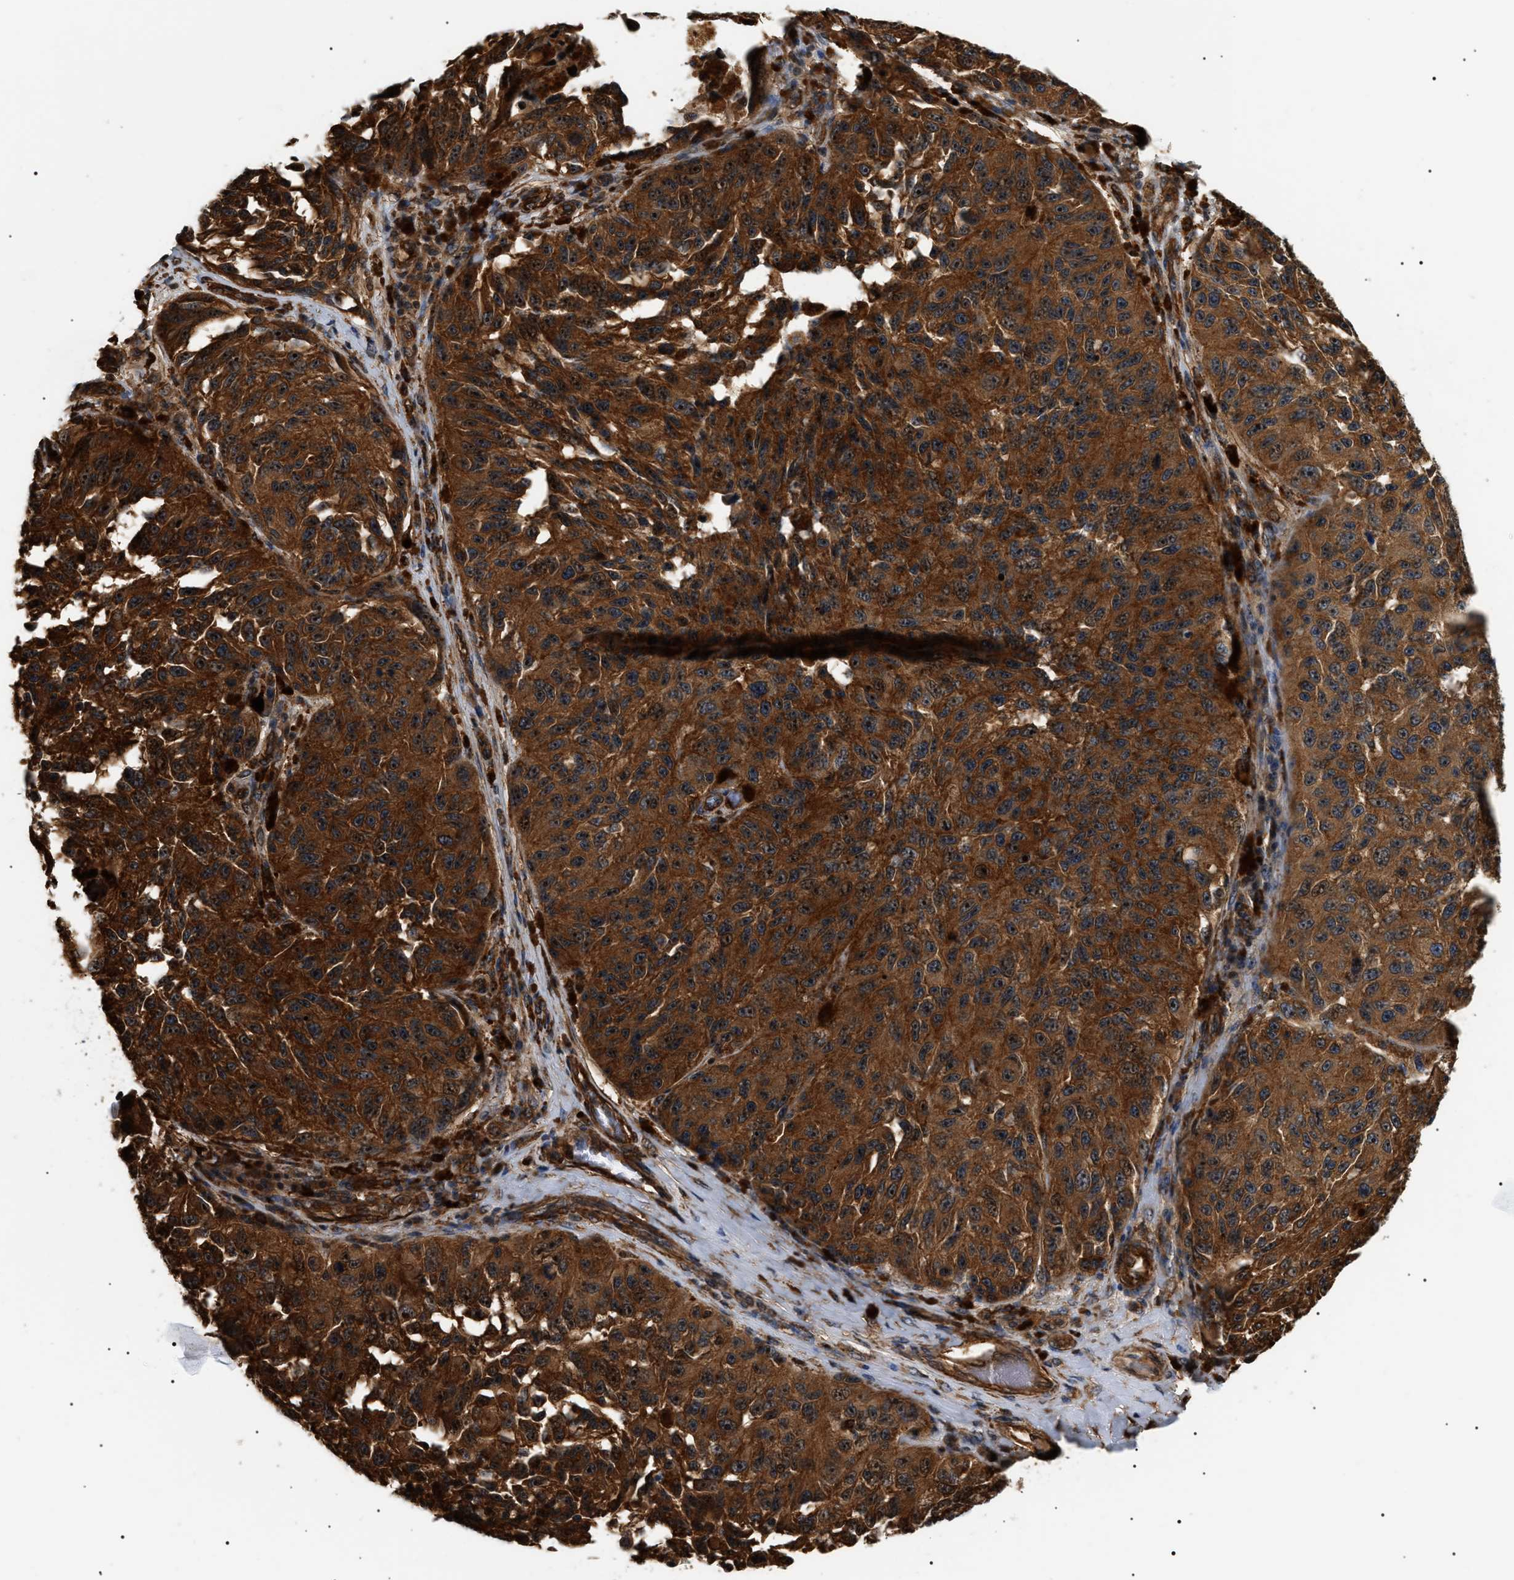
{"staining": {"intensity": "strong", "quantity": ">75%", "location": "cytoplasmic/membranous"}, "tissue": "melanoma", "cell_type": "Tumor cells", "image_type": "cancer", "snomed": [{"axis": "morphology", "description": "Malignant melanoma, NOS"}, {"axis": "topography", "description": "Skin"}], "caption": "Protein staining shows strong cytoplasmic/membranous staining in approximately >75% of tumor cells in melanoma.", "gene": "SH3GLB2", "patient": {"sex": "female", "age": 73}}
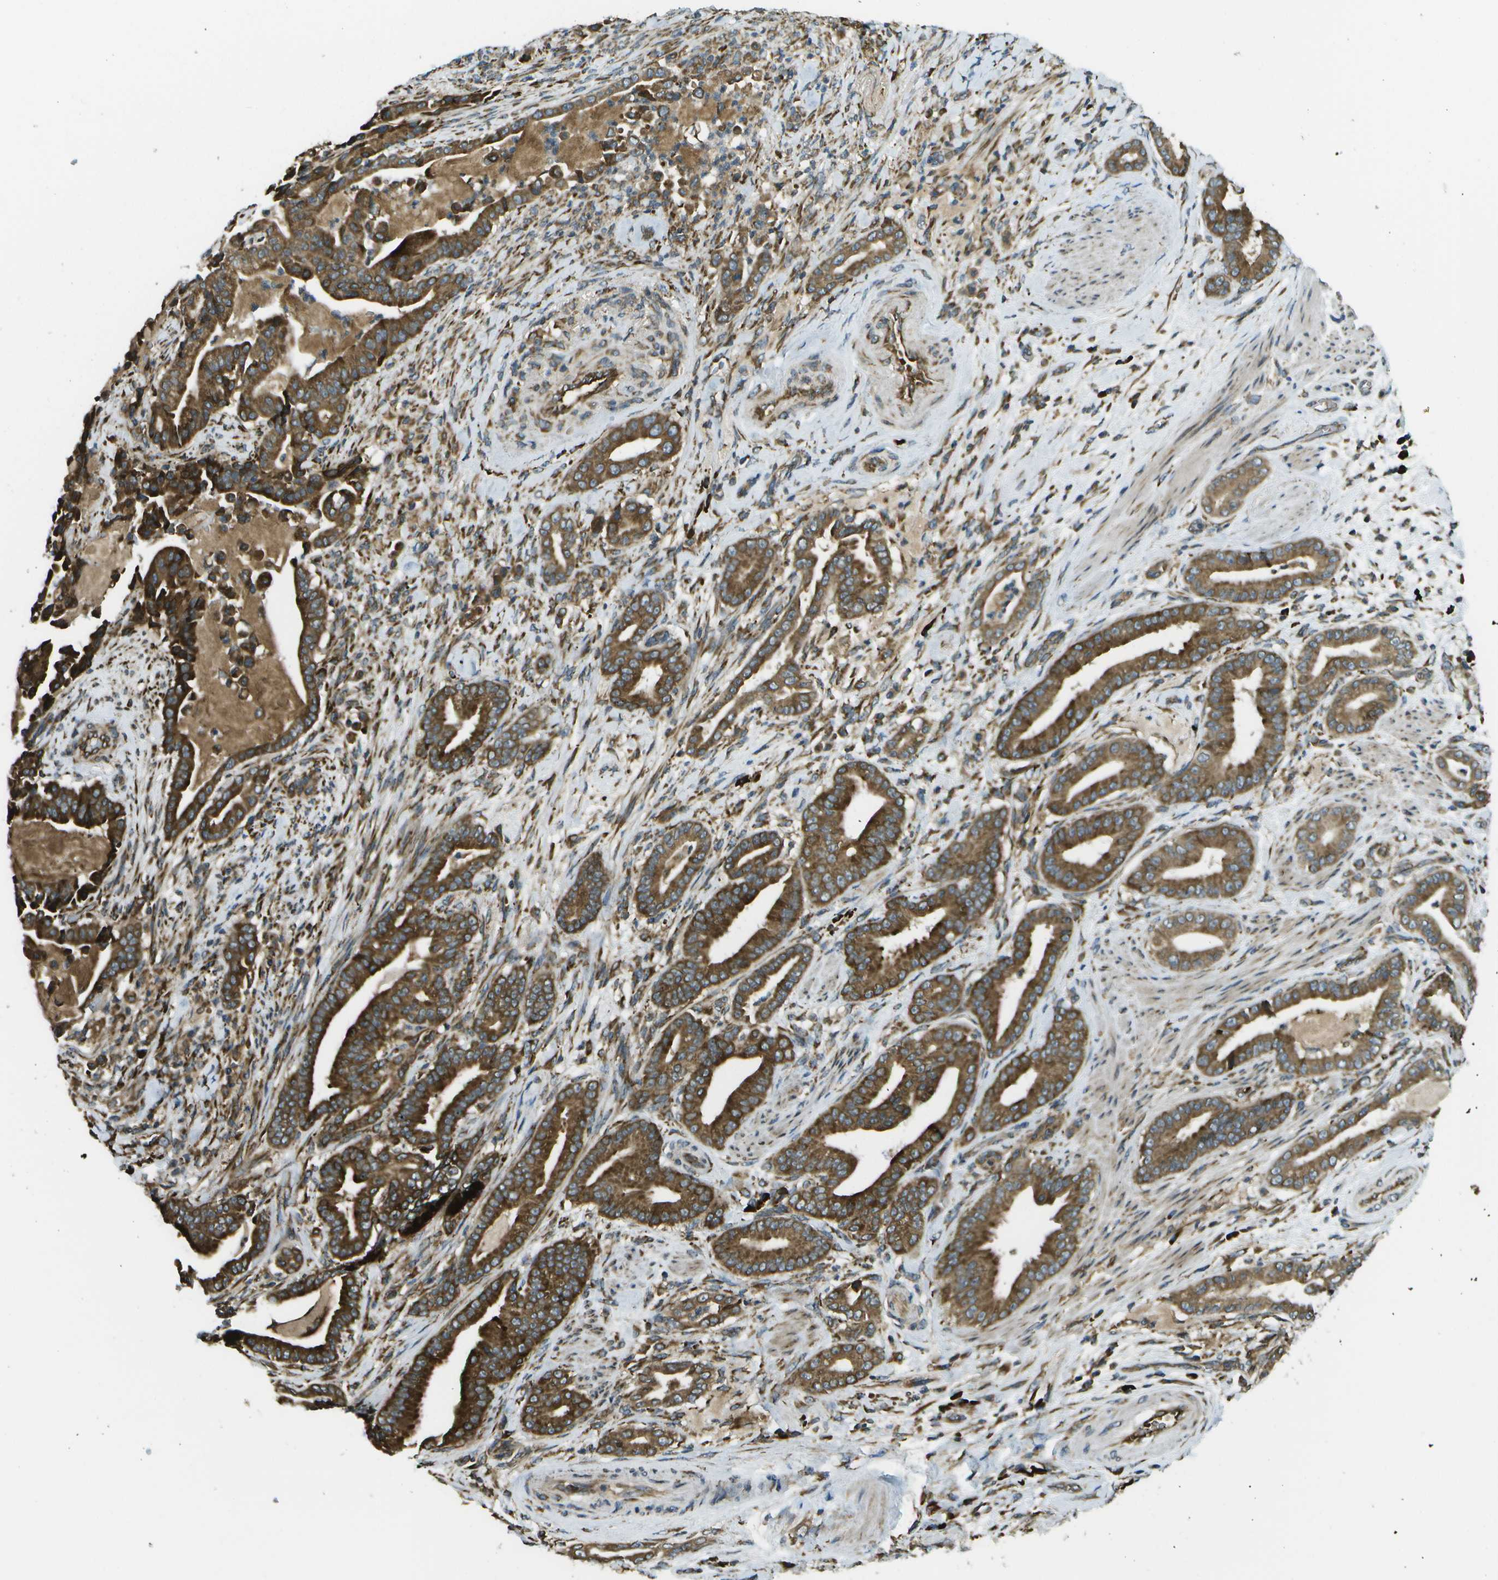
{"staining": {"intensity": "strong", "quantity": ">75%", "location": "cytoplasmic/membranous"}, "tissue": "pancreatic cancer", "cell_type": "Tumor cells", "image_type": "cancer", "snomed": [{"axis": "morphology", "description": "Normal tissue, NOS"}, {"axis": "morphology", "description": "Adenocarcinoma, NOS"}, {"axis": "topography", "description": "Pancreas"}], "caption": "Immunohistochemistry staining of pancreatic cancer (adenocarcinoma), which exhibits high levels of strong cytoplasmic/membranous staining in approximately >75% of tumor cells indicating strong cytoplasmic/membranous protein expression. The staining was performed using DAB (brown) for protein detection and nuclei were counterstained in hematoxylin (blue).", "gene": "USP30", "patient": {"sex": "male", "age": 63}}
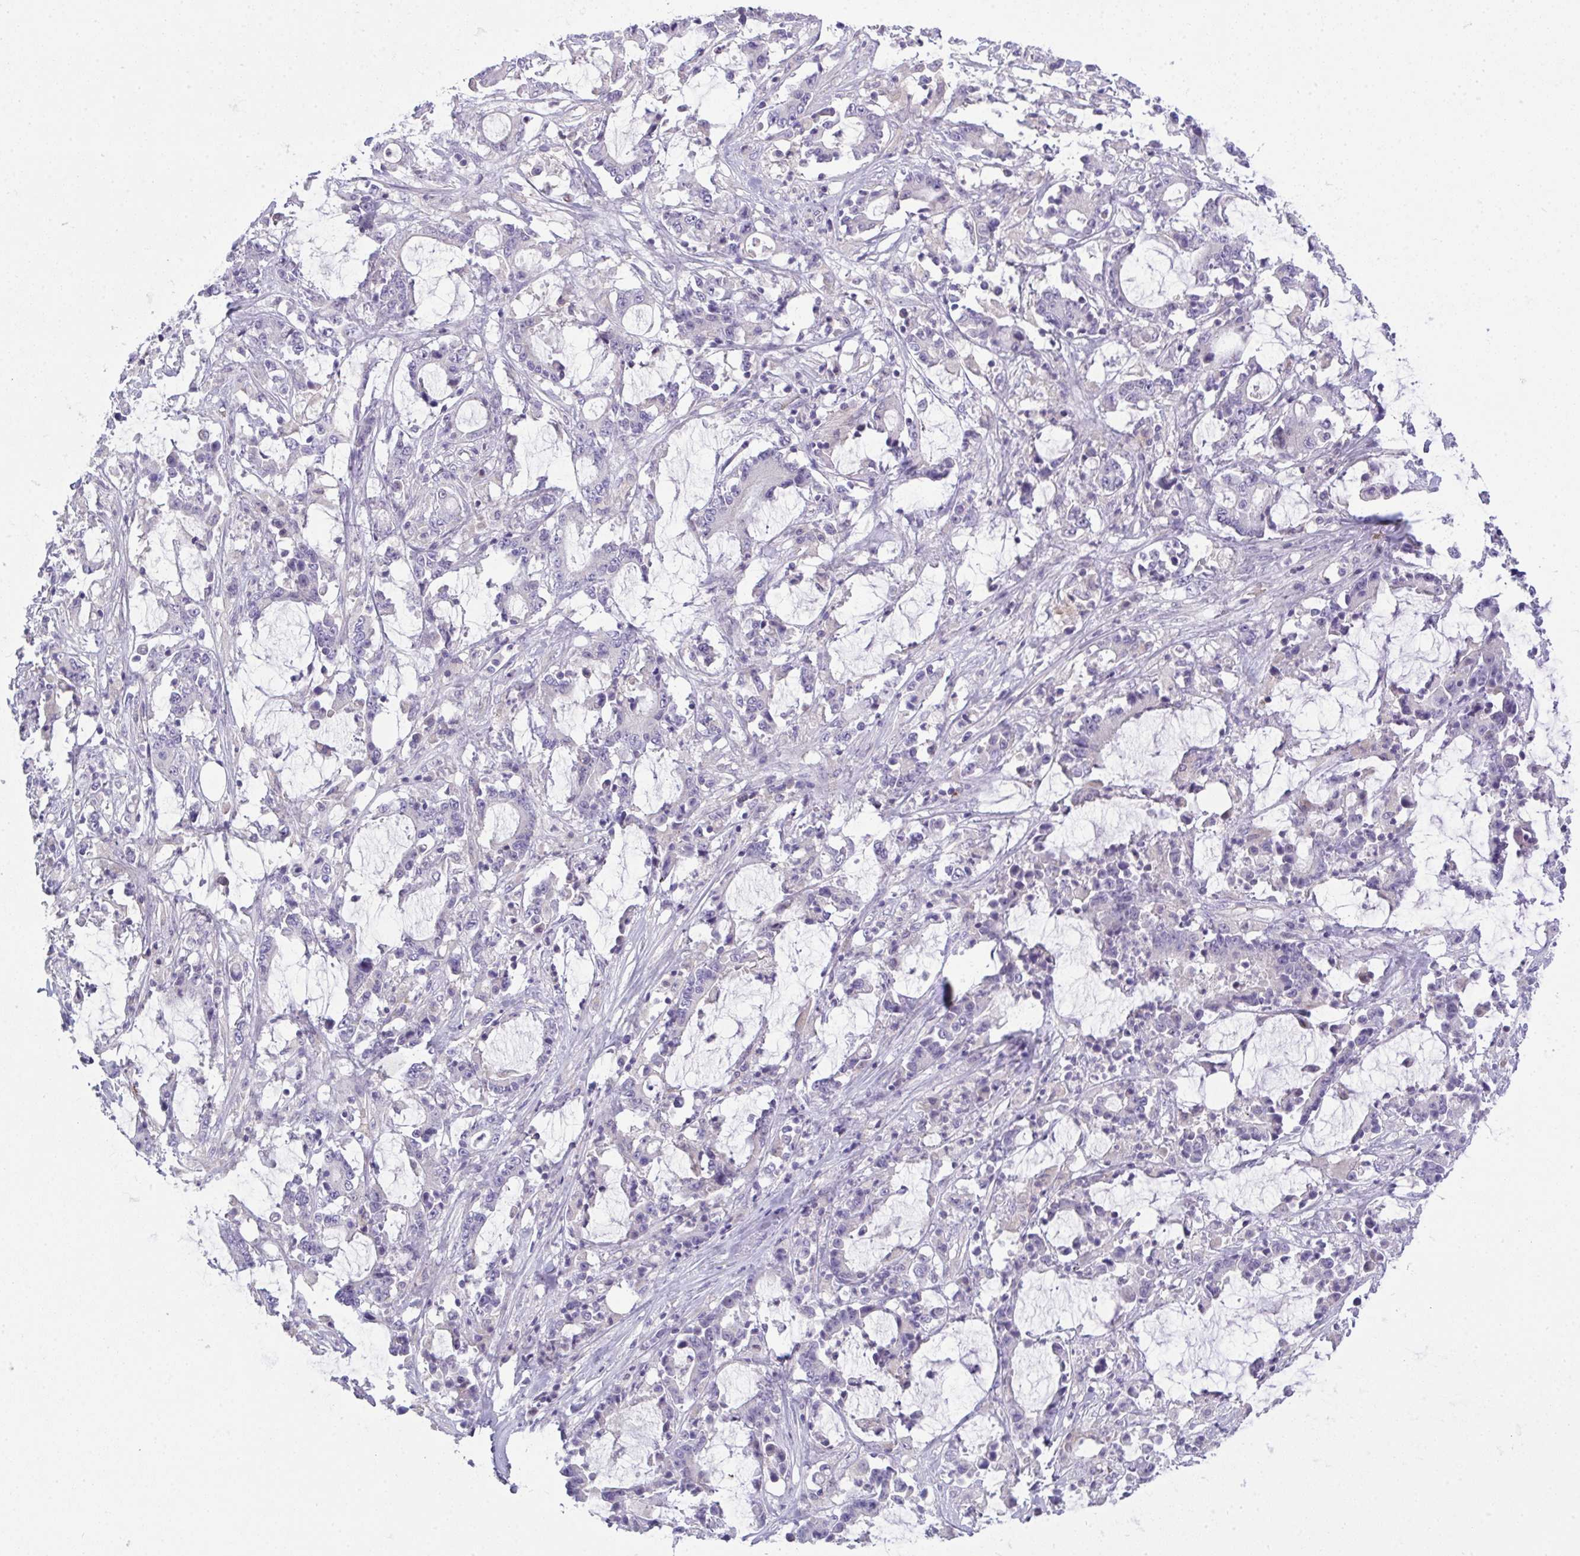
{"staining": {"intensity": "negative", "quantity": "none", "location": "none"}, "tissue": "stomach cancer", "cell_type": "Tumor cells", "image_type": "cancer", "snomed": [{"axis": "morphology", "description": "Adenocarcinoma, NOS"}, {"axis": "topography", "description": "Stomach, upper"}], "caption": "Micrograph shows no protein staining in tumor cells of adenocarcinoma (stomach) tissue. (IHC, brightfield microscopy, high magnification).", "gene": "SPTB", "patient": {"sex": "male", "age": 68}}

» **What the task asks**: Write out the listing word for word, omitting the pictures it holds.

» **Expected output**:
{"staining": {"intensity": "strong", "quantity": ">75%", "location": "cytoplasmic/membranous"}, "tissue": "melanoma", "cell_type": "Tumor cells", "image_type": "cancer", "snomed": [{"axis": "morphology", "description": "Malignant melanoma, NOS"}, {"axis": "topography", "description": "Skin"}], "caption": "Protein staining shows strong cytoplasmic/membranous staining in approximately >75% of tumor cells in melanoma.", "gene": "SH3GLB2", "patient": {"sex": "female", "age": 73}}
{"staining": {"intensity": "strong", "quantity": ">75%", "location": "cytoplasmic/membranous"}, "tissue": "pancreatic cancer", "cell_type": "Tumor cells", "image_type": "cancer", "snomed": [{"axis": "morphology", "description": "Normal tissue, NOS"}, {"axis": "morphology", "description": "Adenocarcinoma, NOS"}, {"axis": "topography", "description": "Pancreas"}], "caption": "Immunohistochemistry staining of pancreatic cancer (adenocarcinoma), which exhibits high levels of strong cytoplasmic/membranous staining in approximately >75% of tumor cells indicating strong cytoplasmic/membranous protein expression. The staining was performed using DAB (brown) for protein detection and nuclei were counterstained in hematoxylin (blue).", "gene": "USP30", "patient": {"sex": "male", "age": 63}}
{"staining": {"intensity": "negative", "quantity": "none", "location": "none"}, "tissue": "stomach cancer", "cell_type": "Tumor cells", "image_type": "cancer", "snomed": [{"axis": "morphology", "description": "Adenocarcinoma, NOS"}, {"axis": "topography", "description": "Stomach, upper"}], "caption": "Micrograph shows no protein staining in tumor cells of adenocarcinoma (stomach) tissue. (IHC, brightfield microscopy, high magnification).", "gene": "SPTB", "patient": {"sex": "male", "age": 68}}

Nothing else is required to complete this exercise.